* Short problem
List every line in the material below that contains the string "masks".

* Excerpts from segmentation records
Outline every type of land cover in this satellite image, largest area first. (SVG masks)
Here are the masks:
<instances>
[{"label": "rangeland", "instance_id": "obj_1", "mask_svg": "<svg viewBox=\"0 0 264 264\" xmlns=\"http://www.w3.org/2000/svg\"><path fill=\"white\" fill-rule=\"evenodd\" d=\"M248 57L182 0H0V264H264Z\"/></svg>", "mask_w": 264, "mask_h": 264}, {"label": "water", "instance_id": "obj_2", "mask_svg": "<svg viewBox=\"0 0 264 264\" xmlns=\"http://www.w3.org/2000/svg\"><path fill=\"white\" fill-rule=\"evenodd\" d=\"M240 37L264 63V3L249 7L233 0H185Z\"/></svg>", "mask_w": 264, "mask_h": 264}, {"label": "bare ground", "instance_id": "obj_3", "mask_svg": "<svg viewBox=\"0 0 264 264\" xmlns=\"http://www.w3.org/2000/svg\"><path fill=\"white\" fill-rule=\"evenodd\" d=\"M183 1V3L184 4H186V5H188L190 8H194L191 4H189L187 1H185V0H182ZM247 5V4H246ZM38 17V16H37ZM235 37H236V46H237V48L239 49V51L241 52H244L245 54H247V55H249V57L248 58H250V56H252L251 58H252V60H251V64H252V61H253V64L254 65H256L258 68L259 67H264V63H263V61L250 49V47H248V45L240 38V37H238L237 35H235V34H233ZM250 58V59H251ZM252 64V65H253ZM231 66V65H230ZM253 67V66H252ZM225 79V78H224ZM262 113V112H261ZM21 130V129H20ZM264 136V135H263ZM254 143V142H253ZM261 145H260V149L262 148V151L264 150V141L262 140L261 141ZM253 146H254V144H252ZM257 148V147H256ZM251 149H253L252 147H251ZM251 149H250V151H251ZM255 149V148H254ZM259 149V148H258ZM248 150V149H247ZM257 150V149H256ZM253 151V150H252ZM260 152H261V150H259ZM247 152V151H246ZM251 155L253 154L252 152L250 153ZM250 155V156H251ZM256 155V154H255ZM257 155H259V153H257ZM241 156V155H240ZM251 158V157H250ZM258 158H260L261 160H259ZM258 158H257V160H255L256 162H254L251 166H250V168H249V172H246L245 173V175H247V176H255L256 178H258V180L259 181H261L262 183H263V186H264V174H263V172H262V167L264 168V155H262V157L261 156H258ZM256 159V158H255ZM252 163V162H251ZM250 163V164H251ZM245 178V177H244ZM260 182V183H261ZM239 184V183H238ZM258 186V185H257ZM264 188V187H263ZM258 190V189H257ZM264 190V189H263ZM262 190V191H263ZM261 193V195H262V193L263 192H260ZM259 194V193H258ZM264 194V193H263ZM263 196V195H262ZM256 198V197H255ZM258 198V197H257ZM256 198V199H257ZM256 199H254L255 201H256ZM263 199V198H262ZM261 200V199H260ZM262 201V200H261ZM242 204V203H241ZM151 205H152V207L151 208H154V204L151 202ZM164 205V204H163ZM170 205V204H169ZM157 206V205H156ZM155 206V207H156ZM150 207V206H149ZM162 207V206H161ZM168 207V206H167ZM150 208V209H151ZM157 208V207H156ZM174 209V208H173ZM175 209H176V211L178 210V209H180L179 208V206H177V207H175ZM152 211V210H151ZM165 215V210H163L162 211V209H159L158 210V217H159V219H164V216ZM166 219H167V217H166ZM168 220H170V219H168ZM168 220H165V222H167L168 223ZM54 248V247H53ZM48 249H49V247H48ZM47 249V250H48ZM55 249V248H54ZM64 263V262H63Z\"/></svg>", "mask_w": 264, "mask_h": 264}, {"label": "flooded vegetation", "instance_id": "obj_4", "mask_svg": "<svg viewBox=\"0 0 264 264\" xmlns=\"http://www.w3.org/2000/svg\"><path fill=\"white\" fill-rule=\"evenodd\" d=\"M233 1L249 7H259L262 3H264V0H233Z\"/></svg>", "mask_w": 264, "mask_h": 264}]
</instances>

* Answer to the exercise
Outline every type of land cover in this satellite image, largest area first. (SVG masks)
Here are the masks:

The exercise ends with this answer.